» PROVIDED INFORMATION:

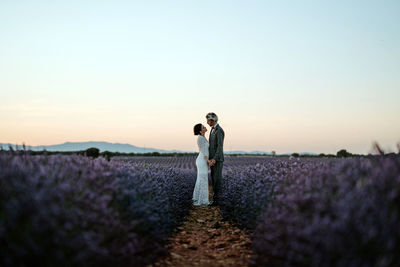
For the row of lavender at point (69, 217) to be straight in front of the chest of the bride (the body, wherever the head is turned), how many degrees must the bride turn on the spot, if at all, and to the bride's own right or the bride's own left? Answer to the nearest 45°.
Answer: approximately 90° to the bride's own right

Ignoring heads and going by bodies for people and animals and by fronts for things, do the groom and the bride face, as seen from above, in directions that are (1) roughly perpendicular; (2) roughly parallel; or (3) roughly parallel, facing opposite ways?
roughly parallel, facing opposite ways

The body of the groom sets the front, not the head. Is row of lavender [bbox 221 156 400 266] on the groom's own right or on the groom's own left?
on the groom's own left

» YOUR GOAL: Leaving out any pictures, write the records above out exactly as they are.

» RESULT OF THIS EXERCISE:
For the row of lavender at point (69, 217) to be straight in front of the chest of the bride (the body, wherever the head is turned), how many degrees must the bride turn on the spot, if at all, and to the bride's own right or the bride's own left? Answer to the nearest 45°.
Answer: approximately 90° to the bride's own right

Ignoring heads and going by bodies for people and animals and by fronts for things, do the groom and the bride face, as seen from above, in directions that are (1) roughly perpendicular; (2) roughly parallel; or (3) roughly parallel, facing opposite ways?
roughly parallel, facing opposite ways

The body of the groom sets the front, not the head. Is row of lavender [bbox 221 156 400 266] on the groom's own right or on the groom's own left?
on the groom's own left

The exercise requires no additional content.